Copy the whole listing below word for word, but leave out the pictures.

** Opening Data section block **

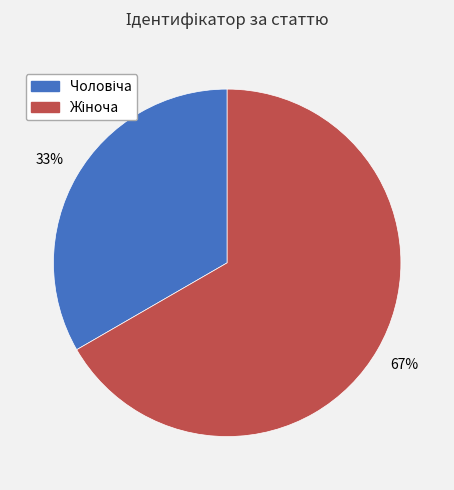

To the nearest percent, what is the average slice percentage?

50%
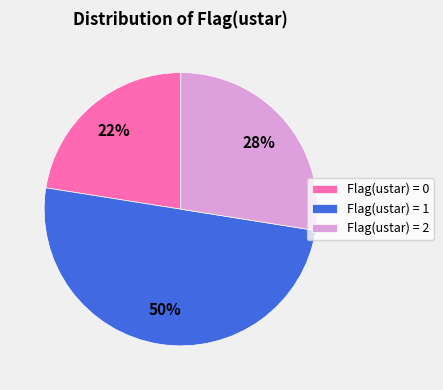

How many slices are in this pie chart?

3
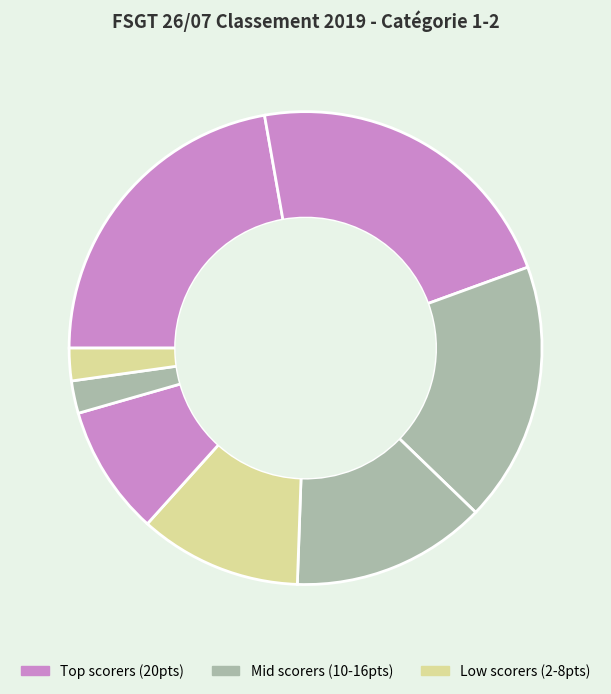

How many slices are in this pie chart?

8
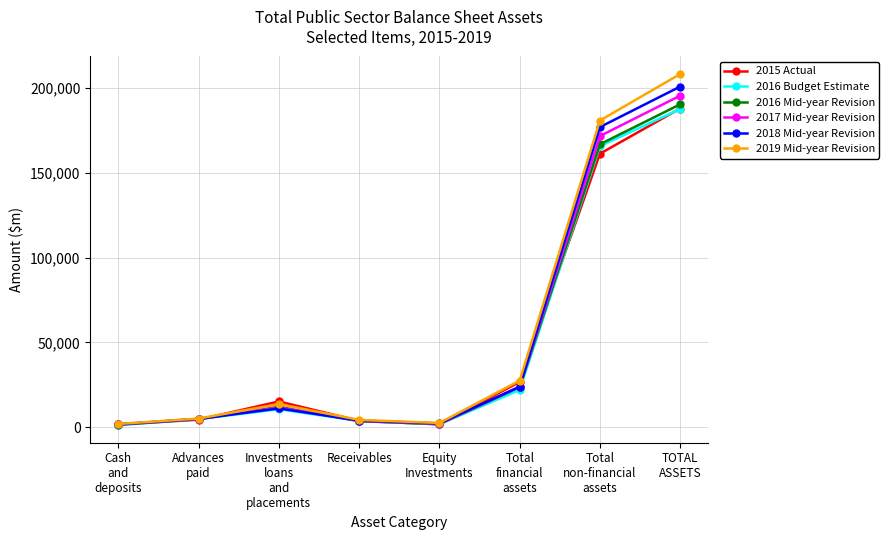

True or false: 2018 Mid-year Revision has more than 2 interior local peaks.

False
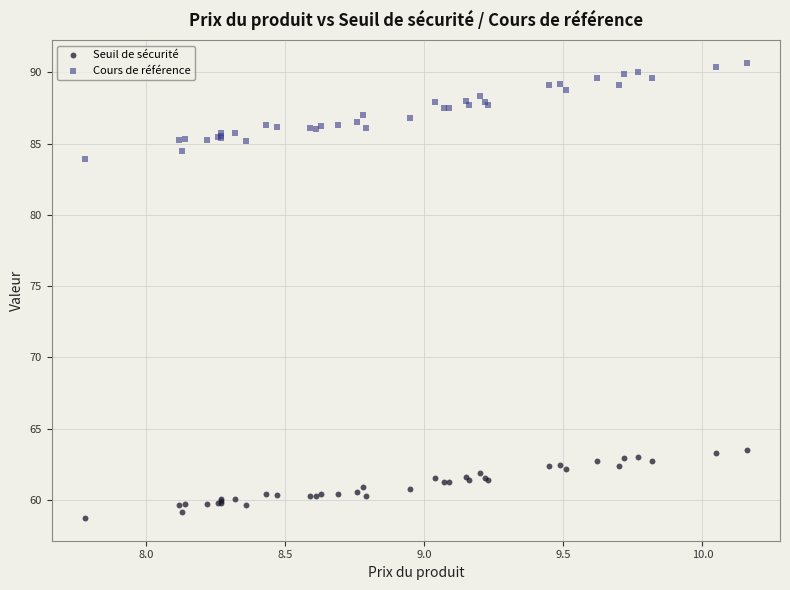

Across all series, what Y value is closest to 74?

83.9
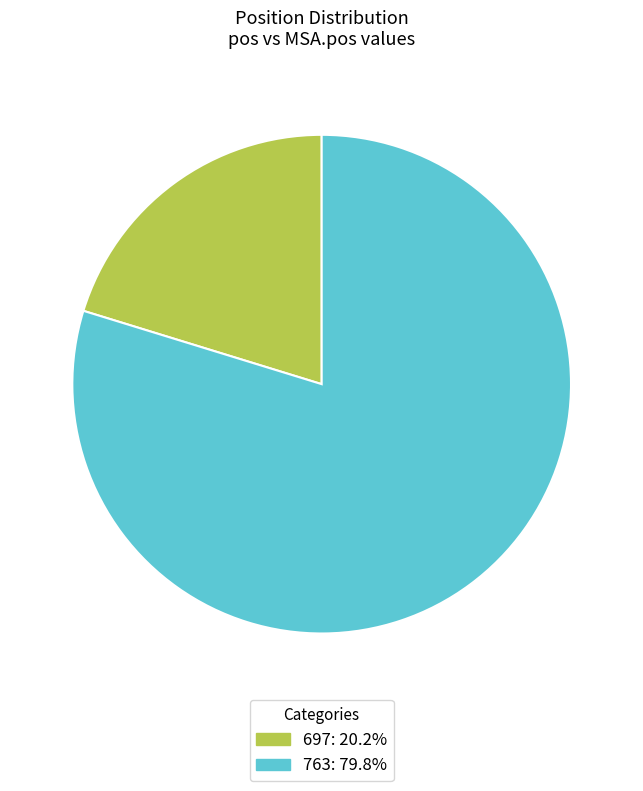

Does 697: 20.2% represent more than half of the total?

No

** Closing Data section block **

**Response to this task**
To the nearest percent, what is the average slice percentage?

50%

How many slices are in this pie chart?

3

How many slices are in this pie chart?

8

True or false: 2018 Mid-year Revision has more than 2 interior local peaks.

False

Across all series, what Y value is closest to 74?

83.9

Does 697: 20.2% represent more than half of the total?

No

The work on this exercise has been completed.